Tugay kafasını iki yana sallayıp "İlk kez doğru bir şey söyledi," dediğinde Özgür gülerek kafasını olumlu anlamda salladı. Sinan onlara bakarak gözlerini devirdi.
Öykü heyecanla bana dönüp, "Bence sen anahtar ol," dediğinde kaşlarım çatılırken Kıraç aniden, "Olmaz," dedi. "Saçma sapan şeyler bulmayın." Bakışları beni buldu. "Kelebek olarak kalsın. Lakaba gerek yok."
Yağmur "Ama hepimizin var, onun da olsun," dediğinde Kıraç ayağa kalkarak tersçe ona baktı.
"O bizden değil Yağmur. Onun lakaba ihtiyacı yok."
Bazen çok sıcak olan adam işte bazen böyle hevesimi kursağımda bırakıyordu. Herkes şaşkınlık içinde onun keskin sözleri karşısında susarken, boğazımı temizleyerek tebessüm ettim, içim acıdı. "Kıraç haklı. Bu size ve çocukluğunuza özel bir durum. Beni içine katmayın, ben sizden değilim." Sınırlar, sınırlar canımı yakıyordu. Ne gitmeme izin vardı ne de içeri girmeme. Hayatta yerim araftı, burada ise bu işte.

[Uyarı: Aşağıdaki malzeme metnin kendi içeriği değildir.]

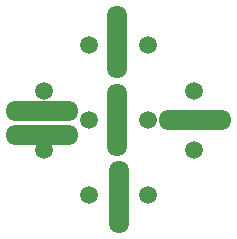
<source format=gbs>
G04 Layer: BottomSolderMaskLayer*
G04 EasyEDA v6.5.40, 2024-06-15 17:03:23*
G04 e63031535b224d068feaf967c7116de5,10*
G04 Gerber Generator version 0.2*
G04 Scale: 100 percent, Rotated: No, Reflected: No *
G04 Dimensions in millimeters *
G04 leading zeros omitted , absolute positions ,4 integer and 5 decimal *
%FSLAX45Y45*%
%MOMM*%

%ADD10O,1.703197X6.203188*%
%ADD11O,6.203188X1.703197*%
%ADD12C,1.5016*%

%LPD*%
D10*
G01*
X6146800Y6159500D03*
D11*
G01*
X5511800Y6235700D03*
G01*
X6807200Y6159500D03*
D10*
G01*
X6159500Y5511800D03*
D11*
G01*
X5511800Y6032500D03*
D10*
G01*
X6146800Y6819900D03*
D12*
G01*
X5909513Y6159500D03*
G01*
X6409512Y6159500D03*
G01*
X5524500Y5909487D03*
G01*
X5524500Y6409486D03*
G01*
X6794500Y5909487D03*
G01*
X6794500Y6409486D03*
G01*
X5909513Y5524500D03*
G01*
X6409512Y5524500D03*
G01*
X5909513Y6794500D03*
G01*
X6409512Y6794500D03*
M02*

</source>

Kıraç sözlerim karşısında derin bir nefes alırken, "Gidelim Kavin," dedi bana dönerek. "Seni götürmem gereken bir yer var."
Sessiz kaldım.
Görsün istedim, görmedi. Anlasın istedim, anlamadı. Duysun istedim, duymadı. Sessiz kaldım.
Bazen sessizlik en güzel cevap olurdu. İçime çöken hüzünle ayaklandığımda diğer herkeste ayaklanırken Tugay, "Kıraç?" dedi, cümlenin devamını ağırlığı yüzünden getiremedi.
Kıraç ona bakmadan, "İki saatte gelirim," dediğinde Öykü dolan gözleriyle "Bende gelsem," dedi, Kıraç ona bakmadı.
"Kimse gelmeyecek."
Daha sonra kimse konuşmadı. Her birine tebessüm ederek bakıp kapıya doğru ilerlediğimde, bir adım arkamda olan adamla birlikte usulca mutfaktan çıktık. Ağlamakla gülmek arasında bir yerdeydim. Bir tarafta gerçekler vardı bir tarafta yalanlar ve ben gerçeklere doğru adım atıyordum. Gözyaşlarım akmak istiyordu ama akamazlardı.
Şimdi sırası değil.
Henüz değil.
Dış kapıya kadar geldiğimizde Kıraç kapıyı açarak geçmem için yol verdi, "Teşekkür ederim," diyerek açtığı kapıdan çıktım. Belki de sondu bu ya da belki bile fazlaydı. Bir daha dönmeyecektim bu eve. Korumaların bakışları bizi bulurken Deniz hızla yanımıza gelerek "Abi şimdi mi?" diye sordu, Kıraç ona bakmadan bana döndü. "Arabaya geç. Geliyorum." Buz gibi sesiyle dediğini yaparak arabasına ilerlediğimde, kapıyı açıp içeriye girdim ve dolan gözlerimle bahçeye son kez baktım. Bitmiş miydi yani? Her şey bitmiş miydi? Kıraç Deniz'e bir şeyler söyleyip bana doğru ilerlediğinde, ıslak gözlerimi görmemesi için bakışlarımı kaçırarak kucağımdaki ellerime baktım. Bir kaç saniye sonra arabaya bindiğinde sessizce bahçeden ayrıldık. O da biliyordu her şeyi ben de ama o da konuşmuyordu ben de.
Bazen sessizlik anlattırdı olanı. Bizim de sessizliğimiz anlatıyordu her şeyi. Ama acıyordu, çok acıyordu ve ben bunu sessizliğimle bile anlatamıyordum. Gözyaşı içe akar mıydı? Benim gözyaşlarım içe akıyordu. Çok acıyordu, anlatamıyordum. Bakışlarım yanımdaki adamı buldu, içten içe ağladım.